Or Maybe It Was The Time My Boobs Leaked Before a Business Meeting
He took Thalia to a local family resort the weekend I was at the BlogHer conference. There was an enormous water slide which he encouraged her to try (you know...dads), but once they reached the top and he looked down, it was suddenly higher than it had seemed from the ground. As in ginormous. A hundred stories at least. Or maybe three.
"One at a time, sorry" the attendant said up top. No matter how much Nate pleaded (Aw, she's just two...I can't go down with her?) they wouldn't bend the rules. One at a time. So Nate went down the long, twisty slide first, then waited for our skinny, scrawny little wisp of a two year-old at the bottom.
As he watched from the pool, he caught quick glimpses of her when she hit visible bends - she was coming down feet first. Then head first. Then feet first on her belly. Then sideways. She careened back and forth along the slide, right to left, as the fast stream of water propelled her like a little projectile toddler missile. Nate was horribly anxious, envisioning her flying over the side, down to the pavement three stories below. (Or was it five stories? The number does increase a bit with each telling of the story). He couldn't catch a look at her face long enough to know if she was terrified or delighted.
He imagined her crying the whole way down. He imagined her traumatized. Or hurt. Or worse.
"That's when I knew I was a parent," he says.
After Thalia plunged beneath the water of the pool into her dad's outstretched arms, she emerged sputtering and spitting, furiously blinking the chlorine out of her eyes as she struggled to regain her breath.
Her only word: "M-m-m-MOOOOOOORE?"
My daughter the daredevil.
Now after my initial WHAT IN GOD'S NAME WERE YOU THINKING? reaction to the story, I considered the transformation Nate had experienced in that single moment, as he felt the brutal combination of fear, guilt, and overwhelming responsibility for another being. Alone, they were each challenging emotions. But together: "That's when I knew I was a parent."
So where's mine?
Where's my realization?
What's my moment?
I don't know if I have one.
A few possibilities spring to mind: Calling the pediatrician for an appointment and saying hi, this is Thalia's mom.
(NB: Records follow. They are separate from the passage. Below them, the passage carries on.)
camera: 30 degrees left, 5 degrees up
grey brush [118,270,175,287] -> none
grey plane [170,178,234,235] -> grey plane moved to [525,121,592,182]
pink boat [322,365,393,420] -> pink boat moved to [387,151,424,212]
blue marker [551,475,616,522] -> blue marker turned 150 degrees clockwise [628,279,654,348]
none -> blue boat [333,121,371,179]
Or calling the pediatrician and saying hi, this is Thalia's mom and she's 2 weeks old and just rolled off our bed.
Maybe it was something more recent, like last week when I let Thalia try on an expensive necklace of mine because even if it broke for some reason, the joy it gave her for thirty seconds would have far more value to me.
Hey wait, I've got it! The first time Thalia called me mama!
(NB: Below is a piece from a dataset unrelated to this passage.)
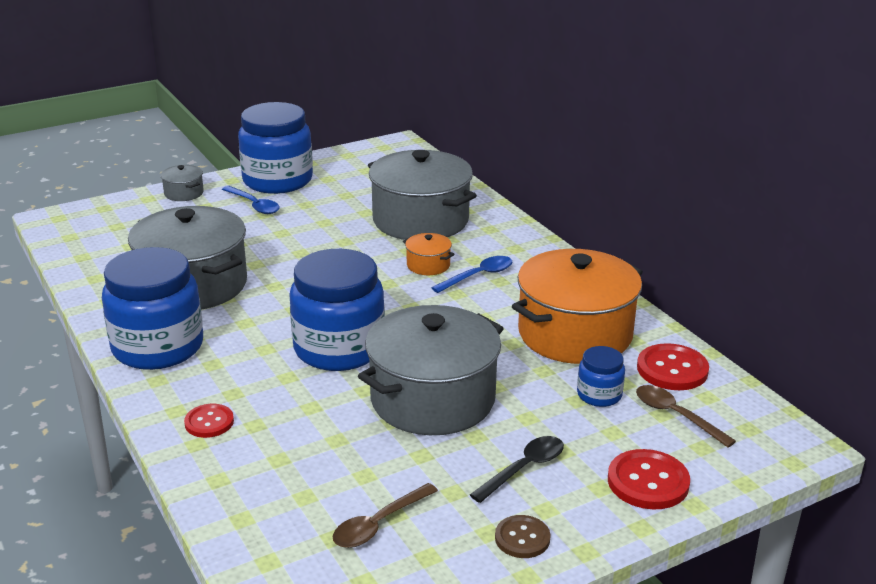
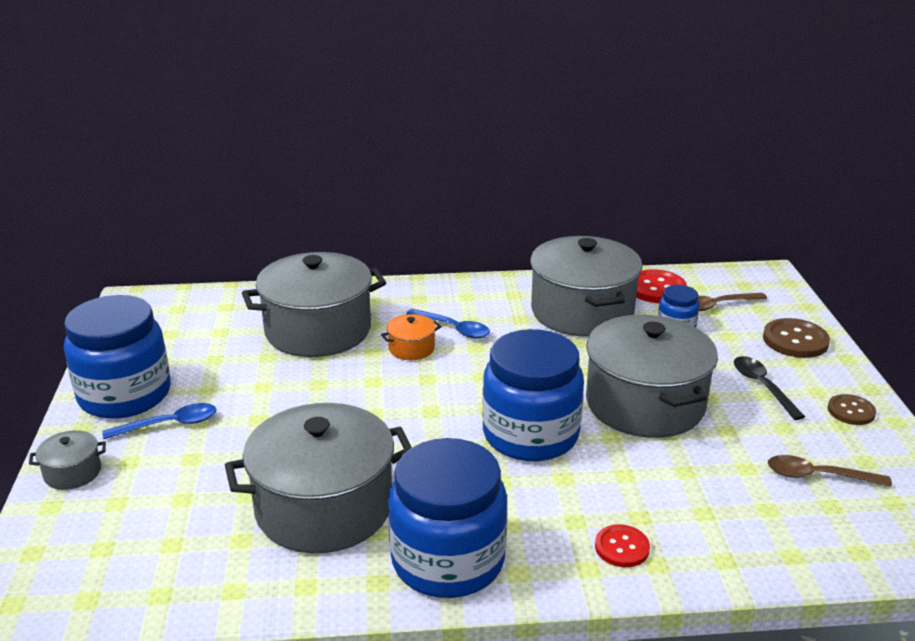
camera: 65 degrees left, 0 degrees up
brown spoon [333,483,438,548] -> brown spoon turned 120 degrees clockwise [768,455,892,486]
blue spoon [431,256,512,293] -> blue spoon turned 135 degrees clockwise [406,309,490,339]
orange pot [512,249,643,364] -> grey pot [530,236,643,337]
red button [608,449,690,509] -> brown button [763,318,830,358]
If only I had any recollection of it.
Nope, I can't think of that one "that's when I knew..." moment. It just can't be distilled into a single event, a riveting cocktail party story, or a last line for my memoir. Although I wish it could.
Maybe this coming to terms with parenting thing for me has just been a gradual process--a slow burn instead of a quick thwack to the head. (Or maybe there was one of those moments and I was just too tired to remember it, which seems entirely possible these days.) It's just such a bizarre realization, as someone who has always commemorated details of my life with a jotted note, a journal entry, and yes, a blog post.
Wah, I want my moment.
Do you have one? Is this something all parents have? Am I just weird?